Шрифт:
Интервал:
Закладка:
Наконец, уже «поэтом-орденоносцем», не столько родственника, начинающего литератора М. Г. Плескачевского наставляет, сколько формулирует собственную «линию поведения», если не всей будущей жизни:
«…Нужно выработать в себе прямо-таки отвращение к „легкости“, „занятности“, ко всему тому, что упрощает и „закругляет“ сложнейшие явления жизни… будь смелей, исходи не из соображения о том, что будто бы требуется (как то было в „Сельской хронике“. — А. Т-в), а из своего самовнутреннего убеждения, что это, о чем пишешь, так, а не иначе, что ты это твердо знаешь, что ты так хочешь…»

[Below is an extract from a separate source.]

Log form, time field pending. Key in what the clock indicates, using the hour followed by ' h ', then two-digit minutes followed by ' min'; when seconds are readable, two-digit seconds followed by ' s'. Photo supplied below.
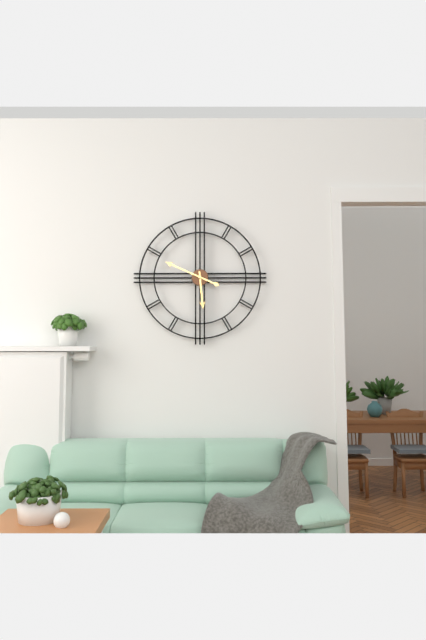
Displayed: 5 h 49 min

Без малого двадцать лет отделяет эти слова от уже известного читателю программного «Вся суть в одном единственном завете…», но как перекликаются слова давнего письма с финалом этого стихотворения:
Вглядимся напоследок в один прекрасный портрет Твардовского этой поры:
«Он был очень хорош собой, белокурый, с ясными голубыми глазами. Он был знаменитым поэтом, и слава его была не схваченная на лету, а заслуженная, обещающая (запомним это слово! — А. Т-в).

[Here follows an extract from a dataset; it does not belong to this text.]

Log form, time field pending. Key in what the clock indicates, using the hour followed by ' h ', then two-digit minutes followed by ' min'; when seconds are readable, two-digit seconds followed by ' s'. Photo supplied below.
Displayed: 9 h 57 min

Он держался несколько в стороне, точнее сказать, между ним и собеседником сразу же устанавливалось подчас незначительное, а подчас беспредельное расстояние. Возможно, что это связано с прямодушием Твардовского: из гордости он не желал скрывать свои мнения (не о том ли писал и Лев Озеров? — А. Т-в).
…Для него — это сразу чувствовалось — литература была священным делом жизни — вот почему тех, для кого она была всего лишь способом существования, точно ветром от него относило.
Я бы солгал, уверяя, что уже задумался над хранившейся в душевной глубине силой Твардовского, может быть невнятной еще для него.
…Я только смутно заподозрил, что за резкостью его литературных мнений таится застенчивость, а за мрачноватостью и немногословностью — мягкость и любовь к людям».
Правда, это Твардовский уже весной сорок первого года, после первой тяжелейшей «непредвиденности» (помните сказанное в письме Беку?) — войны с Финляндией (впрочем, вообще-то войны давно ждали, но не этой и уж вовсе не такой, какой она оказалась!).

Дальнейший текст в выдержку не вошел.